写法2:绝对路径\文件名称,比如“D: \…\test.xlsx”。
写法2:“clipboard”,利用复制,然后读取
getwd()
setwd("....\\...")#输入想要设置的路径
在工作路径中设计一张表来测试,命名为test.xlsx 。
x1<-read.table('test.xlsx')
View(x1)
x1为
x1<-read.table(‘test.xlsx’)
Warning messages:
1: In read.table(“test.xlsx”) : line 1 appears to contain embedded nulls
2: In read.table(“test.xlsx”) :
incomplete final line found by readTableHeader on ‘test.xlsx’
报错“incomplete final line”,表示识别不到excel哪里是最后一行,我也不知道该怎么在excel里表示最后一行,所以建议不用read.table() 直接读excel。

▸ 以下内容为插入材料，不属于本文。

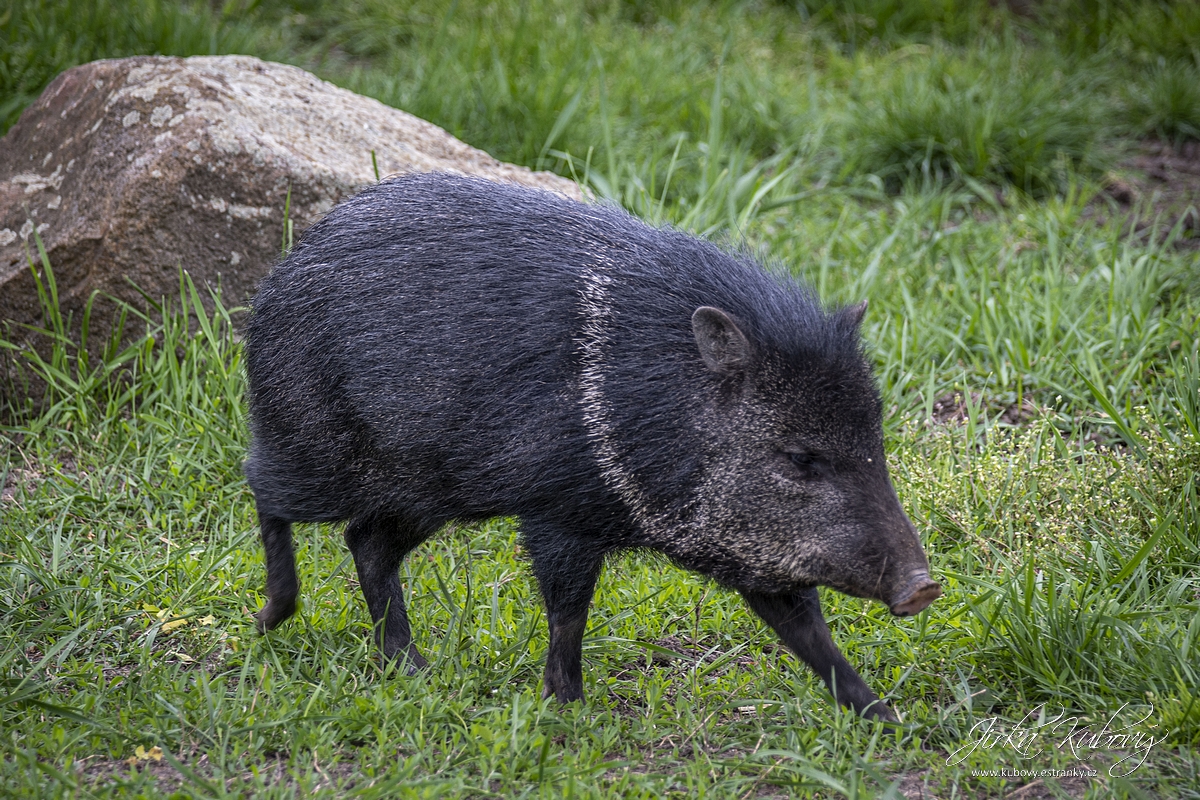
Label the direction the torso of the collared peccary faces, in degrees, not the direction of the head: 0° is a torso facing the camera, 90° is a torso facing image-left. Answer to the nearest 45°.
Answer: approximately 315°

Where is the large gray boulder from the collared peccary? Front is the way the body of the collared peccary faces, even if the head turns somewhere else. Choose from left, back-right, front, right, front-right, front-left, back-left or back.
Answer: back
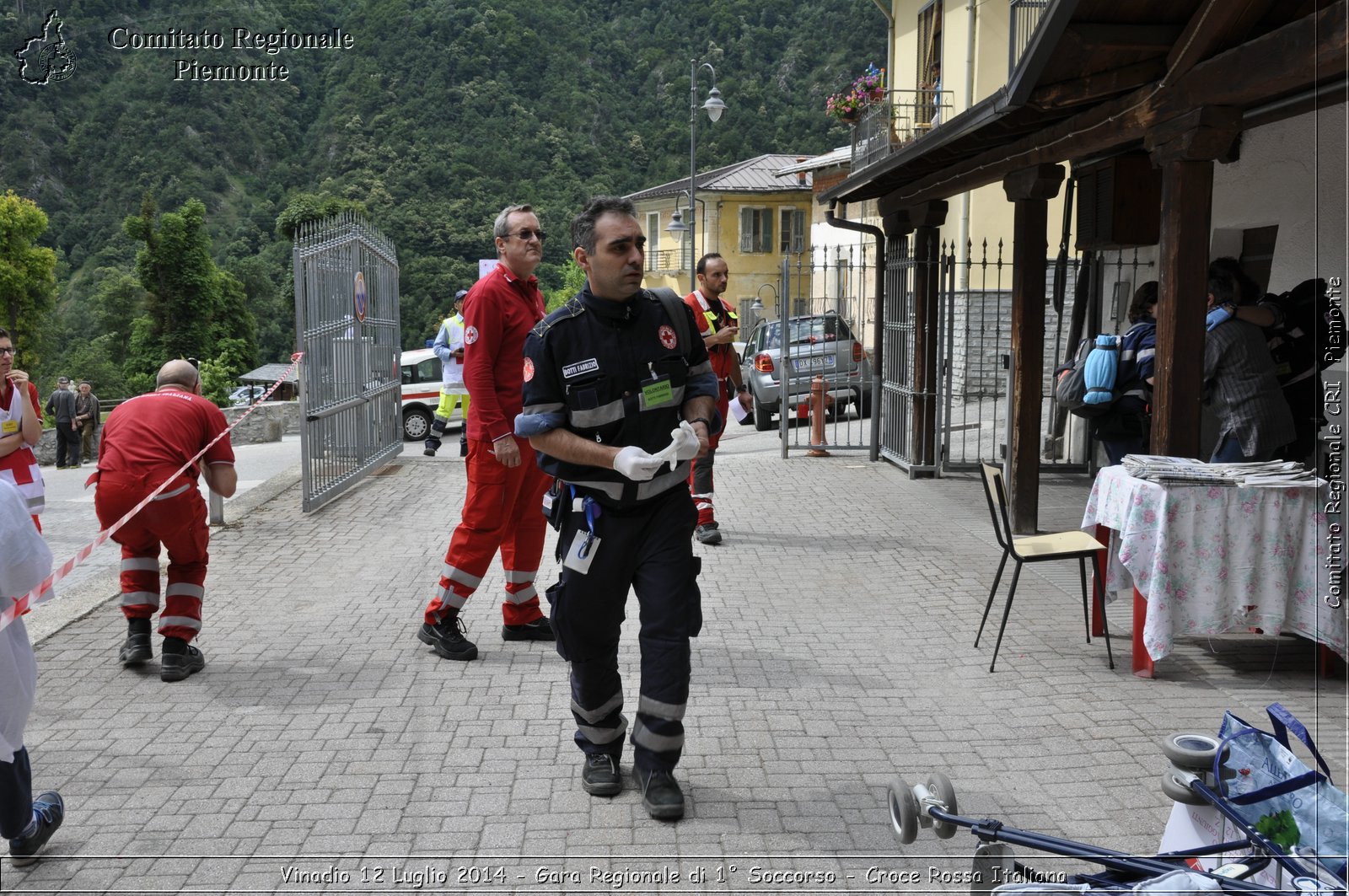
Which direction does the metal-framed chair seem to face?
to the viewer's right

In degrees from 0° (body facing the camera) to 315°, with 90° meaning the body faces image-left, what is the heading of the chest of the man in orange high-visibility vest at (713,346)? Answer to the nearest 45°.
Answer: approximately 315°

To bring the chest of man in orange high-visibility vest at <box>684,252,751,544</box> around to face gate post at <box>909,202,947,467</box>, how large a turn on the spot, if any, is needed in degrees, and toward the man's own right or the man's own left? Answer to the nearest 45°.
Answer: approximately 90° to the man's own left

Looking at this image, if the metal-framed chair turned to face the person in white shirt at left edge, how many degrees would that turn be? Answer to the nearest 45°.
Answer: approximately 135° to its right
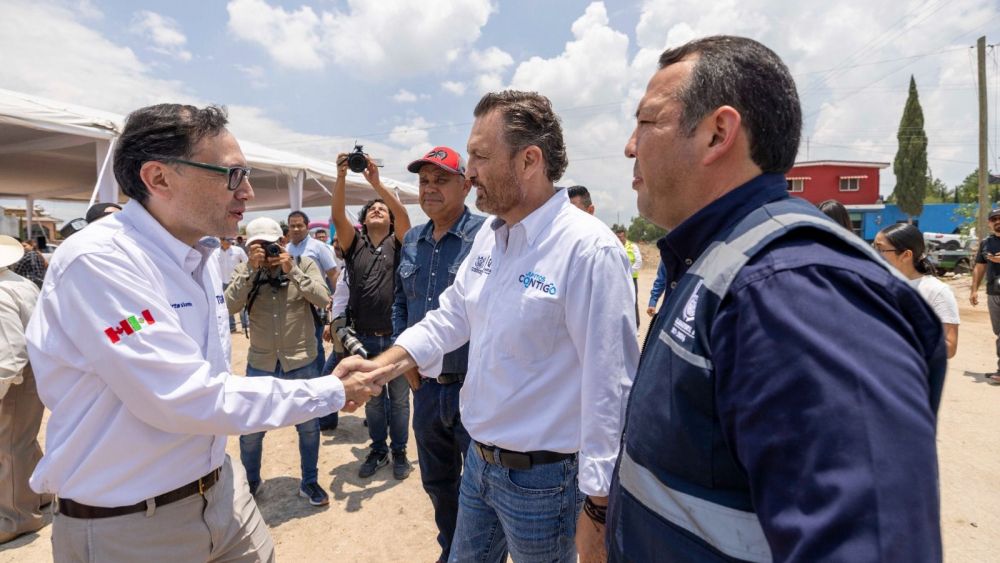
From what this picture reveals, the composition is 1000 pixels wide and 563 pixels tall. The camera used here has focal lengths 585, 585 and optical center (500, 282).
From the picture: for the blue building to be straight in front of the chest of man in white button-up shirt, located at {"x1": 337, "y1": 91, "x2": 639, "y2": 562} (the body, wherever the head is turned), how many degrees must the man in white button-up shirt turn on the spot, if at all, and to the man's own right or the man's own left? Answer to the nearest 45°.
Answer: approximately 180°

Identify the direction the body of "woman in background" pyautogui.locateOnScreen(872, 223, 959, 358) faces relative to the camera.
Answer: to the viewer's left

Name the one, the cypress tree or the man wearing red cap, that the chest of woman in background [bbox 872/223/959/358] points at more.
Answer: the man wearing red cap

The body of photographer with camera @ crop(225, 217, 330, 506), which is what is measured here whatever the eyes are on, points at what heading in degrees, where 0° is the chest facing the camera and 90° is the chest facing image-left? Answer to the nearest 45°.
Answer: approximately 0°

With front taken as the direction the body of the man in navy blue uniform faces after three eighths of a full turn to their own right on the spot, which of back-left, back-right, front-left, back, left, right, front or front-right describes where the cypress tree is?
front-left

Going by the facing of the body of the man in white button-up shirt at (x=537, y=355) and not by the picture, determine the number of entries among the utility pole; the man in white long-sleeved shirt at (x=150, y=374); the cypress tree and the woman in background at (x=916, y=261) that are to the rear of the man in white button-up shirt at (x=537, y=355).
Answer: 3

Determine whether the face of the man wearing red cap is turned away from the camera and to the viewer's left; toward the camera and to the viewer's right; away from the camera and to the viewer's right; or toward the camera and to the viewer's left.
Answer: toward the camera and to the viewer's left

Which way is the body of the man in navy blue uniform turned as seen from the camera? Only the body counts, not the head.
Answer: to the viewer's left

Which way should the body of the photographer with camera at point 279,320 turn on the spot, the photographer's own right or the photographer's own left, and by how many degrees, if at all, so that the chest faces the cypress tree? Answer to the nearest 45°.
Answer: approximately 135° to the photographer's own left

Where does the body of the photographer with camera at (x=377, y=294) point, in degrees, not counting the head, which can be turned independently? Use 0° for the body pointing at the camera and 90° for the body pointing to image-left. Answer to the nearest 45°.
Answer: approximately 0°

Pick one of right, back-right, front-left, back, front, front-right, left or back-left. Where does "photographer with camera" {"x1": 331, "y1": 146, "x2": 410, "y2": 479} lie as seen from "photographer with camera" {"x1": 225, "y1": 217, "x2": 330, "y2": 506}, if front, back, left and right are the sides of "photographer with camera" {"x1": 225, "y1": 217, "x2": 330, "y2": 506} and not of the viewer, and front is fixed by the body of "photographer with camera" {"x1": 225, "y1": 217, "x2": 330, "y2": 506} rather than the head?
left
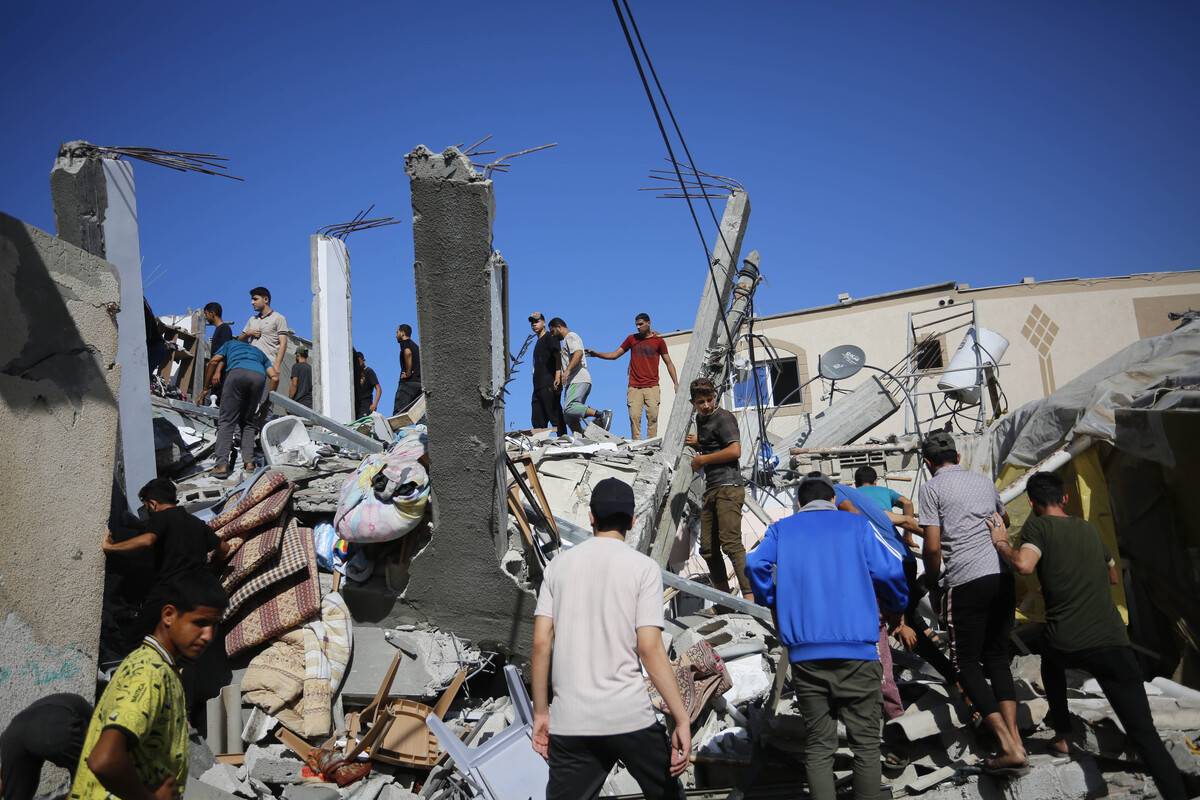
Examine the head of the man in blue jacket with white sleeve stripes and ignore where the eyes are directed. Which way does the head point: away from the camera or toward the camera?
away from the camera

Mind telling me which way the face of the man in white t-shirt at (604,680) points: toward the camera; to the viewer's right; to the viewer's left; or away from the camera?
away from the camera

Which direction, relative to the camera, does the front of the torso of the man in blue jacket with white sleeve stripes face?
away from the camera

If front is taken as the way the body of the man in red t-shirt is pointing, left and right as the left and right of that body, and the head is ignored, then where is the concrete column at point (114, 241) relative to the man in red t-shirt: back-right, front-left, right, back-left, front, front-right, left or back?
front-right

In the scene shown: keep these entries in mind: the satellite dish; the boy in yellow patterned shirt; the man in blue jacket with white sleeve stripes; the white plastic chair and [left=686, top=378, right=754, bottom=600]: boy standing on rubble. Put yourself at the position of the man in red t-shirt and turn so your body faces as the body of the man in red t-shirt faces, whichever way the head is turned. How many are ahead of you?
4

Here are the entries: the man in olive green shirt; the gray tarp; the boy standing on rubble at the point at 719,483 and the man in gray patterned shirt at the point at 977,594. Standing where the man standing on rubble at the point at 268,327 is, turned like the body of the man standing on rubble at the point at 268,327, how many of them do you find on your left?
4

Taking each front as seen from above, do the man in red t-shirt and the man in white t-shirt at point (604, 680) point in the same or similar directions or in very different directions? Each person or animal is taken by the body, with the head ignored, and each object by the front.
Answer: very different directions

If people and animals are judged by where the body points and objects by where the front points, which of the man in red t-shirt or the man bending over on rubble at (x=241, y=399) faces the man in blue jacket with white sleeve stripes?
the man in red t-shirt

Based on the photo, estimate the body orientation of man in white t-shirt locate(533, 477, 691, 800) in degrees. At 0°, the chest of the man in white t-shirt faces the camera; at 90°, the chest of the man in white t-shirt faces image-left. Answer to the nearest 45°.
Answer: approximately 180°

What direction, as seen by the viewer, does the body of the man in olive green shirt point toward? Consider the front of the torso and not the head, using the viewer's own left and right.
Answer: facing away from the viewer and to the left of the viewer

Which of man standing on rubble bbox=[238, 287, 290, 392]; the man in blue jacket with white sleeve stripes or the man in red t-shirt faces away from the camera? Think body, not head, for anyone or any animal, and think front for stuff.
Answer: the man in blue jacket with white sleeve stripes

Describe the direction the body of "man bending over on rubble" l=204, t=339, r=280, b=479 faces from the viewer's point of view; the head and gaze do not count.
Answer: away from the camera

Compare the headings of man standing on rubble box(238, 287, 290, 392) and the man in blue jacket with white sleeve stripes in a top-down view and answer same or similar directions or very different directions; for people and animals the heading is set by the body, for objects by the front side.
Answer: very different directions

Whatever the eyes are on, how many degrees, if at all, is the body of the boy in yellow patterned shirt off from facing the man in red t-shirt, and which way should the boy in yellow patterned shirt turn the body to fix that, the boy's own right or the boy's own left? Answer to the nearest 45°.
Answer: approximately 90° to the boy's own left
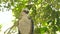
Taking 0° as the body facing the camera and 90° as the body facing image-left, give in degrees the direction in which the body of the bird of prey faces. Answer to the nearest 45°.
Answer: approximately 0°
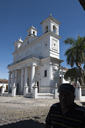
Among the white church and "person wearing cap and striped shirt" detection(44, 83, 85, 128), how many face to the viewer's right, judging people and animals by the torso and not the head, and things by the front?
0

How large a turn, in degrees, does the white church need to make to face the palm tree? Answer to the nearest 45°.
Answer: approximately 90° to its left

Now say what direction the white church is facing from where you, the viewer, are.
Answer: facing the viewer and to the left of the viewer

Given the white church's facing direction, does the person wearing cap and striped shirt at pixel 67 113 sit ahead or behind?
ahead
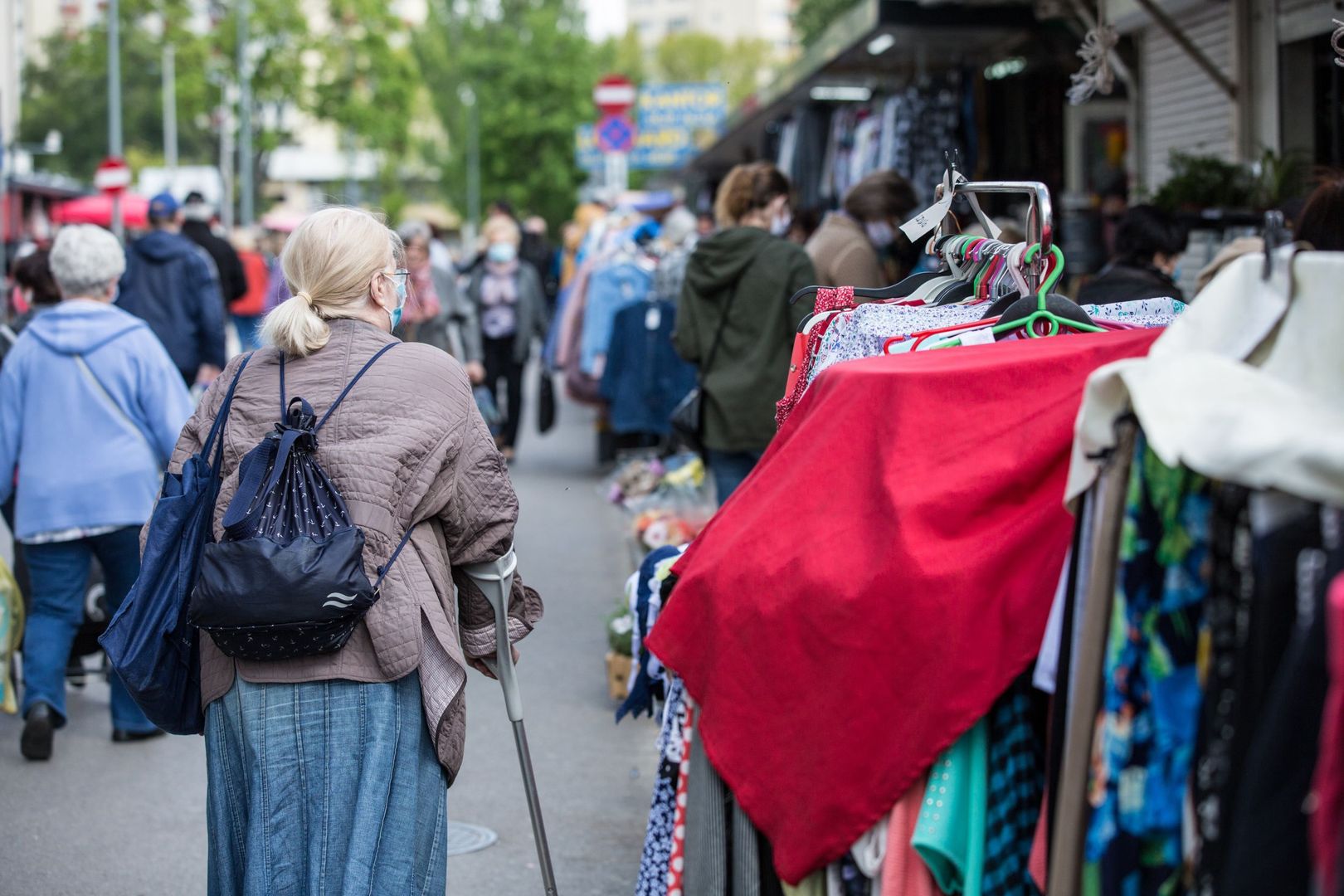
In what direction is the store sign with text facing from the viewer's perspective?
toward the camera

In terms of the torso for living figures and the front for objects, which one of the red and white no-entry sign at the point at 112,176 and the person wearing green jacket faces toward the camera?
the red and white no-entry sign

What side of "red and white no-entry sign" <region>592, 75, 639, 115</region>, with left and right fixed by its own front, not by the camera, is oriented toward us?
front

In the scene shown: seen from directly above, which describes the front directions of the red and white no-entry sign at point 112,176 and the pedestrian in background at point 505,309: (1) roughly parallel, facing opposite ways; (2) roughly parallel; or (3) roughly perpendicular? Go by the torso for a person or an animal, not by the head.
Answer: roughly parallel

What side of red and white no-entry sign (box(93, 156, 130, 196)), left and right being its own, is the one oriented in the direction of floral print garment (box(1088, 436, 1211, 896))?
front

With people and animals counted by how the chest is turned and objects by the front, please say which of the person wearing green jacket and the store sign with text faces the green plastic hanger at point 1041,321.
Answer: the store sign with text

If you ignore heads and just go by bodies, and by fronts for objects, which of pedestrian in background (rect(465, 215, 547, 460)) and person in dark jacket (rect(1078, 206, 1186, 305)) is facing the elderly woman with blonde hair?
the pedestrian in background

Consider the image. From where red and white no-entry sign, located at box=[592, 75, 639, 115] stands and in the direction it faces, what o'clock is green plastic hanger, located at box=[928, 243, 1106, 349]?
The green plastic hanger is roughly at 12 o'clock from the red and white no-entry sign.

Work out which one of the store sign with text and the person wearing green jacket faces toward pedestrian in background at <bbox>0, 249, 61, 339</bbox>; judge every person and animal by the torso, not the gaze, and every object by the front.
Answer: the store sign with text

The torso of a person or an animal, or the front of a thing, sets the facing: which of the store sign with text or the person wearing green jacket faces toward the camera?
the store sign with text

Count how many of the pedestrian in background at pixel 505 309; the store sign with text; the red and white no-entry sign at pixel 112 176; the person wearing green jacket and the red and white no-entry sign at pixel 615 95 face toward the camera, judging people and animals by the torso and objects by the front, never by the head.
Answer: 4

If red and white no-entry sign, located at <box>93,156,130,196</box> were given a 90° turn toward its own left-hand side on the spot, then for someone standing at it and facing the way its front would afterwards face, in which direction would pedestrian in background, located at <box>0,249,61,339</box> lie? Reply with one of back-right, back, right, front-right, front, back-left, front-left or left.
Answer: right

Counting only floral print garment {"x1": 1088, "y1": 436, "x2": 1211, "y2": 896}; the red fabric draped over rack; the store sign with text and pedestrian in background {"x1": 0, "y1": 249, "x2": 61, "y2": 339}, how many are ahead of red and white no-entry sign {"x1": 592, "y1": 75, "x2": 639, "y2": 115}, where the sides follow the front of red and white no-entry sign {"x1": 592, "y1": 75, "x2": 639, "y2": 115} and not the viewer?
3

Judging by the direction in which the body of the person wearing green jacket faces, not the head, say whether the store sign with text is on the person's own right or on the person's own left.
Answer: on the person's own left

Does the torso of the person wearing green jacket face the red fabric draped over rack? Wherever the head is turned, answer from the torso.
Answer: no

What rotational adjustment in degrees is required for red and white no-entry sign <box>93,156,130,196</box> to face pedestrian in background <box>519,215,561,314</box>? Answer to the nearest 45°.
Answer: approximately 90° to its left

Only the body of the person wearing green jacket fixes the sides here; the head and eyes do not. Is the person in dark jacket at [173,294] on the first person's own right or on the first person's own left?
on the first person's own left

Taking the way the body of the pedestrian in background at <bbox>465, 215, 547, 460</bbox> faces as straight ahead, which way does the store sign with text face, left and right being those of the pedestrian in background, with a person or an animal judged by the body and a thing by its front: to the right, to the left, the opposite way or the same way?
the same way

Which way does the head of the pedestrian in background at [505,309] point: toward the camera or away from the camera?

解决办法:复制数据到txt文件里,命名为test.txt
x2<-read.table('test.txt')
print(x2)
x2为
可以看到第一行不被读取,为什么?这就要看下参数comment.char了
参数comment.char
这个参数用来识别注释字符的开始,默认值为“#”,所以我的txt里的#开头的一行被识别为注释,不会被读取。所以设置comment.char = “”,试下
x2<-read.table('test.txt',comment.char = "")
x2为
那我现在想把第一行作为表头,就要设置参数header了。
参数header
默认为false,表示第一行不作为表头。若想将第一行作为表头,可设置为TURE。
x2<-read.table('test.txt',comment.char = "",header = TRUE)
x2见下图,表头里本来为#的,无法识别,被记为X.
想要指定列名,行名,就要用到参数 row.names和col.names了
参数 row.names和col.names
以改变列名举例,
x2<-read.table('test.txt',comment.char = "",header = TRUE,
col.names=c("a","b","c"))
x2为
列名修改成功。
这里为什么会用函数c()?函数c()会将赋值结合成向量或者列表,我习惯用这个。
可以用class()查看读取后的数据类型
class(x2)
[1] “data.frame”
可见read.table() 主要用来读取表格型数据,读入后为"data.frame"类型的数据。
以上为read.table的用法研究。
在utils包下除了read.table这个,还有这些读取文件的方法,参数类似,但默认值有所区别。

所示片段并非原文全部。